● DESCRIPTION OF THE TASK
Exact reproduction of all the data is needed.

━━ RECORDS PROVIDED

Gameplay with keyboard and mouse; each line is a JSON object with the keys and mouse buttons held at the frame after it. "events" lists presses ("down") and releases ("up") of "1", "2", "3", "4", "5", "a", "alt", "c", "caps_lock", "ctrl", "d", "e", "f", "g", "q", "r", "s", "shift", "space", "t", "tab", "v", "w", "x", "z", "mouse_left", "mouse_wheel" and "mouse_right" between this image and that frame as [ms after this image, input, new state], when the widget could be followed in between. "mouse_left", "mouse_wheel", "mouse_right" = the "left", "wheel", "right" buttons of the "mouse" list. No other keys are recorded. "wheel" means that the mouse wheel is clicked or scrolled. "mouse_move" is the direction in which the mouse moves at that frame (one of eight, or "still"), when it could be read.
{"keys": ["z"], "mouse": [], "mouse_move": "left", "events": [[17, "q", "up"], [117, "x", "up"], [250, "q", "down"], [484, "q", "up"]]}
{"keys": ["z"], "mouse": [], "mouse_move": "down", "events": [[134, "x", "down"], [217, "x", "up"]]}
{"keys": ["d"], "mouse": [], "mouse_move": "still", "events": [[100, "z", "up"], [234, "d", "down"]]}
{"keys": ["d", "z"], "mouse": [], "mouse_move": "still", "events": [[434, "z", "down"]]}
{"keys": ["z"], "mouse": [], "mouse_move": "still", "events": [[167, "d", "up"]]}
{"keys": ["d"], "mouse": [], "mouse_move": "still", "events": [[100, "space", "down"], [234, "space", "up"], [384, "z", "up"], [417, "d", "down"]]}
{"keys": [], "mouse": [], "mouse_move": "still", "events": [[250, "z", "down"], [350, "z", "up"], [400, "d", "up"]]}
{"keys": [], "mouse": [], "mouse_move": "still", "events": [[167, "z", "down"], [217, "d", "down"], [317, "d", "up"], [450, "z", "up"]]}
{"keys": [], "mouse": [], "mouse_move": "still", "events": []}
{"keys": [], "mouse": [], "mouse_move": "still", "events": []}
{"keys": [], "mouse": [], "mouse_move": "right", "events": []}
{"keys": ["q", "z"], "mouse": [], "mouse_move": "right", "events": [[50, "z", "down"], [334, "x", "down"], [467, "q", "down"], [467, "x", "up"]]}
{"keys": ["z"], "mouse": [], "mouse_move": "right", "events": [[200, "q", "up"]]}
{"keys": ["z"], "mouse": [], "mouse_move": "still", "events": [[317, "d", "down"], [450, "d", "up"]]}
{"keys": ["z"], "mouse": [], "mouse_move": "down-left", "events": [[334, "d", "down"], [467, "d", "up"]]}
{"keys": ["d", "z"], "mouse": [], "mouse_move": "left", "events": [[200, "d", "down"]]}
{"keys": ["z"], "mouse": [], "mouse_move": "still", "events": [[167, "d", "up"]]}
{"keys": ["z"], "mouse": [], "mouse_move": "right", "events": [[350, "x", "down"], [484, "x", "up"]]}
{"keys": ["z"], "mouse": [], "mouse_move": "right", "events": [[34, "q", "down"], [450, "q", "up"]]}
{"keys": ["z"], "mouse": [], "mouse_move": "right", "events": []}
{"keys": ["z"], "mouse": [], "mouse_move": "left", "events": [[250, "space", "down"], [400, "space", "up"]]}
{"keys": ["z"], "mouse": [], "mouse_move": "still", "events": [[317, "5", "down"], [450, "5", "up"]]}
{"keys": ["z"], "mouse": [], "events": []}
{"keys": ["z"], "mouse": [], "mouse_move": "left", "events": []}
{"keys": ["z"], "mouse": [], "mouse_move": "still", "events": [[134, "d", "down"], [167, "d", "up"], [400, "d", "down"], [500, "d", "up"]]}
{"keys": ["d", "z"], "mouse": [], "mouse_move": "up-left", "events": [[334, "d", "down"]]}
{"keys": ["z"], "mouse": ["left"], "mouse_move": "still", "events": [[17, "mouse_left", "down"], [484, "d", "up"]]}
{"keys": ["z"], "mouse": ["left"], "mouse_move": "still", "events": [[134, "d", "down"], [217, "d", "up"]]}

━━━━

● EXERCISE OUTPUT
Gameplay with keyboard and mouse; each line is a JSON object with the keys and mouse buttons held at the frame after it. "events" lists presses ("down") and releases ("up") of "1", "2", "3", "4", "5", "a", "alt", "c", "caps_lock", "ctrl", "d", "e", "f", "g", "q", "r", "s", "shift", "space", "t", "tab", "v", "w", "x", "z", "mouse_left", "mouse_wheel" and "mouse_right" between this image and that frame as [ms after this image, input, new state], when the widget could be followed in between. "mouse_left", "mouse_wheel", "mouse_right" = the "left", "wheel", "right" buttons of the "mouse" list. No other keys are recorded. "wheel" means that the mouse wheel is clicked or scrolled. "mouse_move" is the direction in which the mouse moves at that frame (one of eight, or "still"), when it could be read.
{"keys": ["z"], "mouse": [], "mouse_move": "left", "events": [[17, "q", "up"], [117, "x", "up"], [250, "q", "down"], [484, "q", "up"]]}
{"keys": ["z"], "mouse": [], "mouse_move": "down", "events": [[134, "x", "down"], [217, "x", "up"]]}
{"keys": ["d"], "mouse": [], "mouse_move": "still", "events": [[100, "z", "up"], [234, "d", "down"]]}
{"keys": ["d", "z"], "mouse": [], "mouse_move": "still", "events": [[434, "z", "down"]]}
{"keys": ["z"], "mouse": [], "mouse_move": "still", "events": [[167, "d", "up"]]}
{"keys": ["d"], "mouse": [], "mouse_move": "still", "events": [[100, "space", "down"], [234, "space", "up"], [384, "z", "up"], [417, "d", "down"]]}
{"keys": [], "mouse": [], "mouse_move": "still", "events": [[250, "z", "down"], [350, "z", "up"], [400, "d", "up"]]}
{"keys": [], "mouse": [], "mouse_move": "still", "events": [[167, "z", "down"], [217, "d", "down"], [317, "d", "up"], [450, "z", "up"]]}
{"keys": [], "mouse": [], "mouse_move": "still", "events": []}
{"keys": [], "mouse": [], "mouse_move": "still", "events": []}
{"keys": [], "mouse": [], "mouse_move": "right", "events": []}
{"keys": ["q", "z"], "mouse": [], "mouse_move": "right", "events": [[50, "z", "down"], [334, "x", "down"], [467, "q", "down"], [467, "x", "up"]]}
{"keys": ["z"], "mouse": [], "mouse_move": "right", "events": [[200, "q", "up"]]}
{"keys": ["z"], "mouse": [], "mouse_move": "still", "events": [[317, "d", "down"], [450, "d", "up"]]}
{"keys": ["z"], "mouse": [], "mouse_move": "down-left", "events": [[334, "d", "down"], [467, "d", "up"]]}
{"keys": ["d", "z"], "mouse": [], "mouse_move": "left", "events": [[200, "d", "down"]]}
{"keys": ["z"], "mouse": [], "mouse_move": "still", "events": [[167, "d", "up"]]}
{"keys": ["z"], "mouse": [], "mouse_move": "right", "events": [[350, "x", "down"], [484, "x", "up"]]}
{"keys": ["z"], "mouse": [], "mouse_move": "right", "events": [[34, "q", "down"], [450, "q", "up"]]}
{"keys": ["z"], "mouse": [], "mouse_move": "right", "events": []}
{"keys": ["z"], "mouse": [], "mouse_move": "left", "events": [[250, "space", "down"], [400, "space", "up"]]}
{"keys": ["z"], "mouse": [], "mouse_move": "still", "events": [[317, "5", "down"], [450, "5", "up"]]}
{"keys": ["z"], "mouse": [], "events": []}
{"keys": ["z"], "mouse": [], "mouse_move": "left", "events": []}
{"keys": ["z"], "mouse": [], "mouse_move": "still", "events": [[134, "d", "down"], [167, "d", "up"], [400, "d", "down"], [500, "d", "up"]]}
{"keys": ["d", "z"], "mouse": [], "mouse_move": "up-left", "events": [[334, "d", "down"]]}
{"keys": ["z"], "mouse": ["left"], "mouse_move": "still", "events": [[17, "mouse_left", "down"], [484, "d", "up"]]}
{"keys": ["z"], "mouse": ["left"], "mouse_move": "still", "events": [[134, "d", "down"], [217, "d", "up"]]}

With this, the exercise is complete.